The Mysterious Complexity Of The Common French Fry
Whether you call them French fries, pommes frites, or chips, the fried potato is one of the most elusive of foods to get right, though countless entities try and most fail on a nearly daily basis.
By David Todd McCarty | Monday, September 14, 2020
It was somewhere past 2am and we were waiting beside a large truck in the middle of an ancient plaza in Oslo, Norway. We were waiting for pommes frites. They were served in a cone made of newspaper, each sliver of potato delectably thin, savory and salty, scorchingly hot and wonderfully greasy. It may have been the late hour, the volume of alcohol coursing through our veins, the cold night air, or even just the thrill of being in a foreign city, but I look back on those fried potatoes with something approaching a spiritual awakening.
There are very few things in the modern human experience that vary so widely in presentation, flavor and quality as to be nearly indistinguishable from one another, and yet somehow remain so readily available throughout the world, as to be considered common. No matter what you call them, potatoes that have been sliced, washed (twice) and fried (twice) in hot oil, are a staple snack, side dish and the most likely flotsam and jetsam found at the bottom of countless take out sacks.
It might come as a surprise to most Americans that the French and the Belgians have heated arguments about which of them invented the idea of frying potato slivers in hot oil, given that a large majority of our countrymen just assume they were invented by a clown named McDonald in Iowa somewhere, and presented as the perfect accompaniment to the hamburger and Heinz ketchup.
We have all sorts of varieties to choose such as skinny, steak, shoestring, krinkle-cut, and waffle. Nearly every kind involves salt, but other choices include old bay and other spices. Most Americans prefer ketchup to accompany them, while many Europeans require mayonnaise. The Brits like vinegar for reasons that surpass even their odd aversion to dentistry, and the Canadians cover theirs in gravy and cheese curd which only makes sense in country where moose roam free.
Now first of all, I’m talking about real fries, made from actual potatoes, not some processed paste shaped into the form a potato and coated with a shellack made in a lab in New Jersey. Fries are not curly and potatoes do not have naturally occurring coatings to make them crispy. They should also never be frozen. It’s fine if you’re trying to feed a picky toddler, and their parents are nowhere to be found, but let’s speak as adults who know food from garbage.
Regardless of how you cut the potatoes themselves, there are a few indisputable truths when it comes to the fried potato. One, is that they can be either spiritually life affirming or crushingly disappointing, in equal measures and within the same city or hour of day. There is no rhyme or reason to who makes a good fry. You can score wonders at a lunch truck and be completely shit all over in a five star hotel. It’s a bit like pizza, but that’s a story for another day.

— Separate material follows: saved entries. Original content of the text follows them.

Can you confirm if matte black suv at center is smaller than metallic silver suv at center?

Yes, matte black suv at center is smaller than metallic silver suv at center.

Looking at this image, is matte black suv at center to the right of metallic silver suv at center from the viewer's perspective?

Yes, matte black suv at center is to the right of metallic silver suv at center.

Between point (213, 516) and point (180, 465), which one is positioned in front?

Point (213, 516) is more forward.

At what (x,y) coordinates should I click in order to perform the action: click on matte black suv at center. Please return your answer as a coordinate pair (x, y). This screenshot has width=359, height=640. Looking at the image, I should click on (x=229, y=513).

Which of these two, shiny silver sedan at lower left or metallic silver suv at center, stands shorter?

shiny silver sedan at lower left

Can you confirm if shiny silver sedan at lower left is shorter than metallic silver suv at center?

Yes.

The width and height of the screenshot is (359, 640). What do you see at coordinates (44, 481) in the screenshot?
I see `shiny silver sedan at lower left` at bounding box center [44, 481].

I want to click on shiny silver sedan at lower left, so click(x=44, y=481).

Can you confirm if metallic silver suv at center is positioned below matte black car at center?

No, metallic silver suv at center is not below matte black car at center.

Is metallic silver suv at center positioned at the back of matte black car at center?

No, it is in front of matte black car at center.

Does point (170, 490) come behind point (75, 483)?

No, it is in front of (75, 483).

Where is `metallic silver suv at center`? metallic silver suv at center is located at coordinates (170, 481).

The other indisputable truth about proper fries, is that they have the half life of a peeled avocado. Fries are either blistering hot or entirely inedible and utterly indistinguishable from the paper wrapper from your straw that you inadvertently grabbed from the bottom of the bag and shoved in your mouth. There is no middle ground, and the last fry is not nearly as good as the first fry, as they begin to immediately die upon being served.
The fact they they appear so simple, yet seem to be so difficult to master, may be one of the reasons we are so drawn to them. They are a bit like good summer corn, random sex, or a perfect golf shot. When they are good, they are so good that they brand themselves on our cerebral cortex. When they are bad, we simply think back to the good ones we had that one time, from that one place, after coming from that thing. Which is why unscrupulous merchants can continue to keep charging us for substandard fries and we don’t drag them from behind their counters and demand how they could do that to a potato.
We eat half of them and throw the rest in the trash, only to be ignored by pigeons and rats, because even they know there is a better life out there and it’s better to strive for perfection than to toil in mediocrity.